The Encyclopedia Barfieldiana helpfully defines logomorphism as:
Simply put, logomorphism is the fallacious habit “at present extraordinarily widespread, being indeed taken for granted in all the most reputable circles” of “projecting post-logical thoughts back into a pre-logical age” (PD 90), of surreptitiously substituting our own phenomena for those which [our predecessors] were in fact dealing with” (SA 45). More broadly, logomorphism occurs when we read–anachronistically–into the experience, the thought, the literature of a given stage in the evolution of consciousness the “logos,” or world-view of a later age. in Blakean language, logomorphism is a “spectre” (WA 114).
“The world-picture of modern science,” as Sanderson explains in Worlds Apart, “is a fallacy, if we project it back into the past; and if we try to fix it for the future” (WA 134). Logomorphism leads to all sorts of absurdities, of which Barfield took note throughout his career. In the book in which he first coined the term (Poetic Diction [1928]), Barfield discovers our thinking about the mythic to be logomorphic.
It should be painfully clear that both conservatives and liberals, biblicists and skeptics, all commit this fallacy when it comes to the first parts of Genesis.
I say that in a pre-Fall, pre-diluvian, pre-transfigured world, we just do not know how the overarching structure of the world would have been. All of our evidence now has been changed by Christ’s advent, resurrection, and session. He threw down the powers of the air and the fundamental elements of the world, and in doing so the heavens were shaken and the celestial bodies fell. If we don’t think that affects our “evidence,” then I submit we are simply not taking into account the many variables that are indeed out there.

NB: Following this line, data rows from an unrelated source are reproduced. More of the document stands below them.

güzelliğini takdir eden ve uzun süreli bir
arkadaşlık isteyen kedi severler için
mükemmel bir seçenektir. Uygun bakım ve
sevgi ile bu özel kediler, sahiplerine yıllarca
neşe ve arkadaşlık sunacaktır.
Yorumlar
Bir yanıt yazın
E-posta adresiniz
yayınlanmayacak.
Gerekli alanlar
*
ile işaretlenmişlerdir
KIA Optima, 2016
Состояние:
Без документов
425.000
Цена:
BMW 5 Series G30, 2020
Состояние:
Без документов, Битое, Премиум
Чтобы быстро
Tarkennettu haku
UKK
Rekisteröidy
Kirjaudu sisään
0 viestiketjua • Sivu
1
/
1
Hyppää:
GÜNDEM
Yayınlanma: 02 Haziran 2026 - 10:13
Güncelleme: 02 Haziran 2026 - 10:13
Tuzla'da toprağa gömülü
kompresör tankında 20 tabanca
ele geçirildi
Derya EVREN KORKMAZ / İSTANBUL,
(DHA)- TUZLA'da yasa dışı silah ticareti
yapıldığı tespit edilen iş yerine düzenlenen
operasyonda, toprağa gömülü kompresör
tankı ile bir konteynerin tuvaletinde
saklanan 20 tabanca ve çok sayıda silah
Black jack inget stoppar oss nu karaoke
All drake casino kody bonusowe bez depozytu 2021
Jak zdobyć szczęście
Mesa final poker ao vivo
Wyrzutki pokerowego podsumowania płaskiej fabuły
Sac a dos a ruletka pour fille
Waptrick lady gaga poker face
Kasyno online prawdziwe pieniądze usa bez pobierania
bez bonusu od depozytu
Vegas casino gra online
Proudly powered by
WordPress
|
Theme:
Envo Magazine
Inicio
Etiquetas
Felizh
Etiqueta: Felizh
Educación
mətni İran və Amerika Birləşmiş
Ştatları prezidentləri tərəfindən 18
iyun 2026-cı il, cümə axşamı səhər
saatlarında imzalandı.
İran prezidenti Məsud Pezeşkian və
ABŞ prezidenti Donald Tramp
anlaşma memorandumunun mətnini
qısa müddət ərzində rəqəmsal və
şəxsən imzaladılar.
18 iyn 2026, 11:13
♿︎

There’s no need to scorn science and technology, but neither is there a need to ask them to do things that they simply cannot do. We certainly should not sideline the explicit revelation we are given in an attempt to answer our opponents.
It is better to just learn to live with the weird. Learn to love it.
Barfield’s cure is still helpful advice: “a realization of how much younger is the Tree of Knowledge than the Tree of Life” (PD 90).